My father was not an emotional or sentimental man, but he was compassionate with a big heart. My father never failed to reach out to those in need. Whether it was helping search for the body of a drowning victim so that the healing could start for the family, or paying the hospital bill for a poor child, all you had to be in order to receive from him was to have a need and for him to learn of it. His support of those in grief and sorrow was practical and physical. He was there and he was there to do what was needed to do. And, he was always accompanied by and supported by my mother.

My father was confrontational. He did not fear losing the love of or relationship with anyone. When an issue needed addressing; he addressed it. Whether it was a youth leader who was not leading, or one of his sons who was straying, my father would deal with the issue directly and openly. As a young adult, I often wondered why I was never involved with drug or alcohol. I realized it was because no one wanted to deal with my father and they knew if they offered either to me or my brother, that after dealing with us, he would find and "deal with them." I often yearn for the days when bartenders, parents and drug dealers don't say, "May I see your ID?" but rather ask, "By the way, who is your Daddy?"
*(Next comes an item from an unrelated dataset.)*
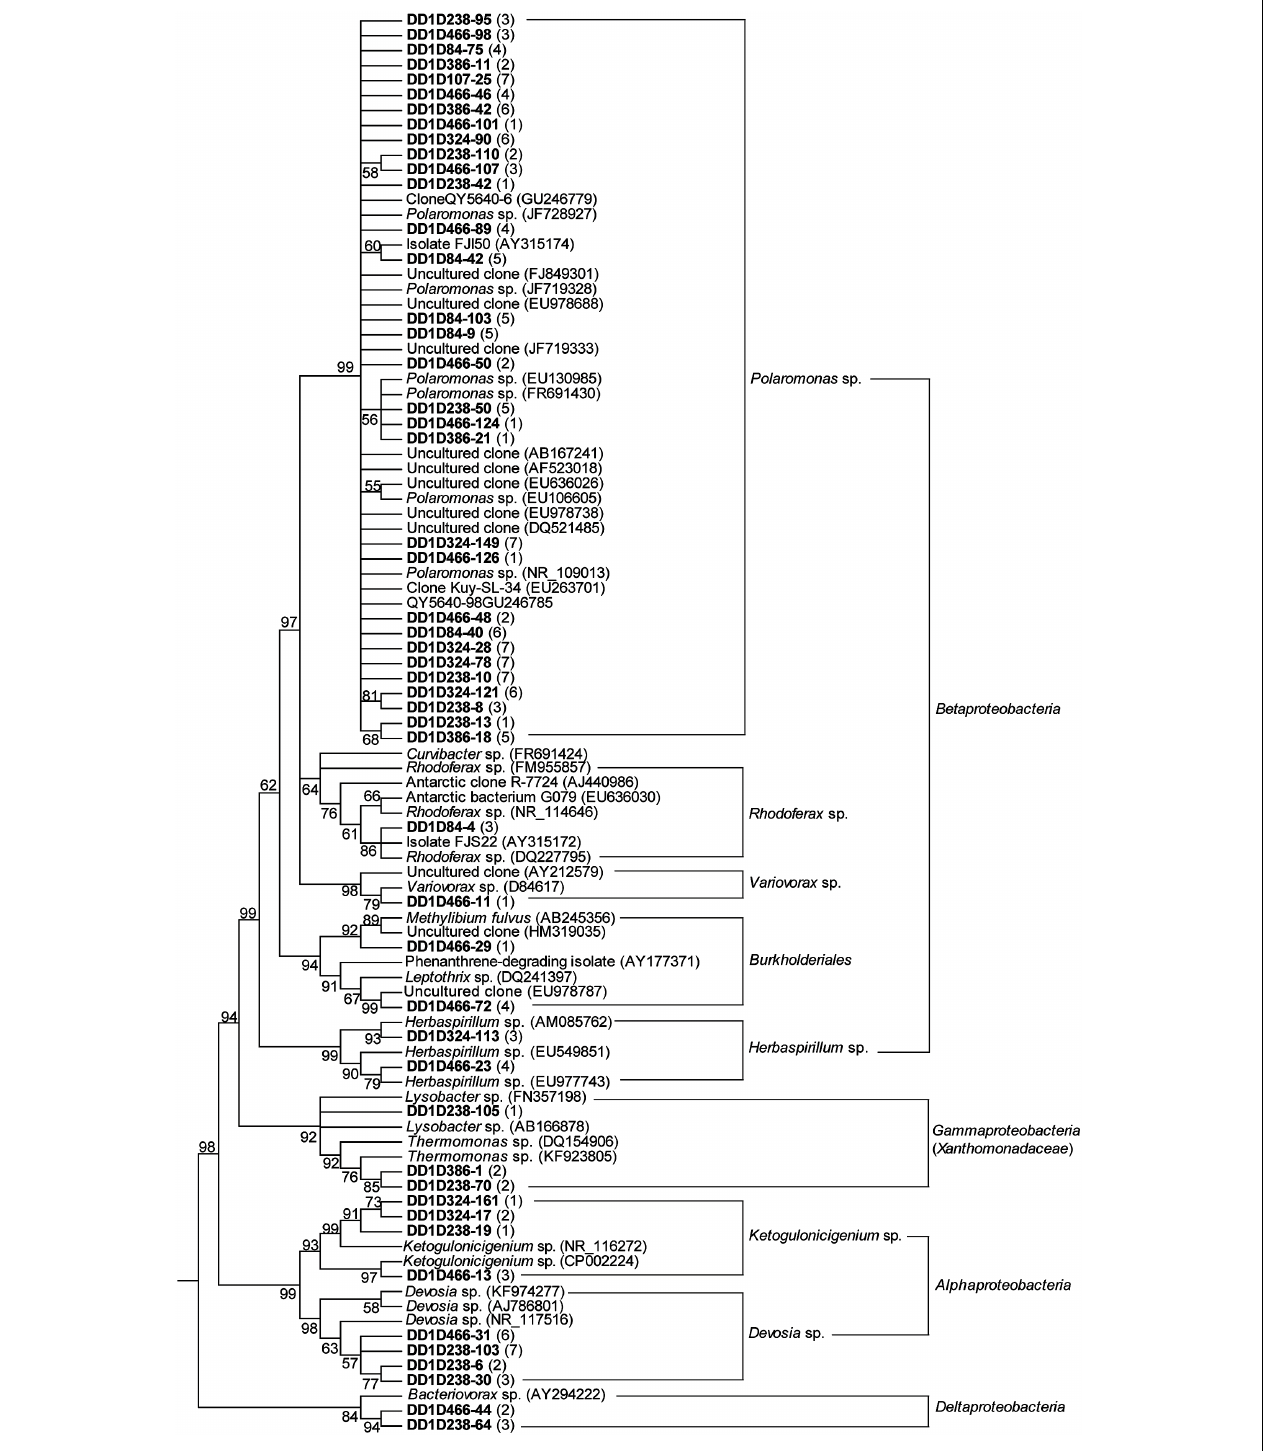
FIGURE 5 | Phylogenetic analysis of the 16S rRNA genes for Alphaproteobacteria , Betaproteobacteria, Gammaproteobacteria , and Deltaproteobacteria clones from the Dunde ice core and the closest relatives. The tree was generated by the Neighbor-Joining method after sequence alignment, and rooted with two Methanosaeta strains (accession no. AY817738 and NR102903). Bootstrap values (100 replications) were specified for each Node. Cut-off value for the condensed tree was 55%. Numbers of the obtained snow-ice clones (had the same ARDRA pattern to the sequenced representatives listed on the tree) and relative sequence affiliations corresponding to GenBank accession number were provided in parentheses. The sequences discussed in this study were noted bold. See a detailed description for the assigned sequence references and numbers in “Study Area, Data Collection, and Methodology.”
My father was a commanding presence. Another of my favorite pictures of him is during World War II. He was photographed with the Fire Fighters at Essler Field in central Louisiana where he served during the war. At only twenty-one years of age, he was the fire chief and his father served under him. All of his life, in whatever group, this man who only finished high school was deferred to and looked to for leadership. He was quiet but his life spoke loudly.

My father was peculiar. I am grateful that a very thoughtful attorney taught me that. In this New Year, as we all look to our physical and mental health, we ought also to determine how we can be known as "peculiar" -- as special, unusual and one-of-a-kind.